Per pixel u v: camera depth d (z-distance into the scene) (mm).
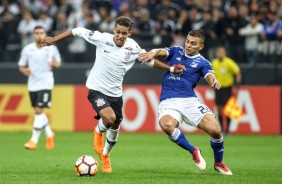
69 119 66812
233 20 67875
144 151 47781
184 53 33500
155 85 67438
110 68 32969
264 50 67188
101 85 33125
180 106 32781
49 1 79188
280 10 69312
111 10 78188
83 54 68750
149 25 71062
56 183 29797
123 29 32406
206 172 34750
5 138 58938
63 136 60562
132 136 61594
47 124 48875
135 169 36344
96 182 30062
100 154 34156
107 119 32312
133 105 66062
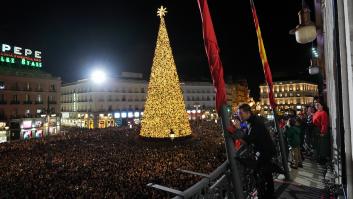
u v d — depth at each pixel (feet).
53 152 81.20
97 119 208.54
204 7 12.06
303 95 250.57
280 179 20.79
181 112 110.32
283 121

TASK INSTRUCTIONS: Go through the entries and filter for lines holding the word "pixel"; copy each match.

OUTPUT FOR THIS EXERCISE:
Per pixel u v: camera depth d (z-distance into the scene) (mm).
u v d — depth at each pixel (feet).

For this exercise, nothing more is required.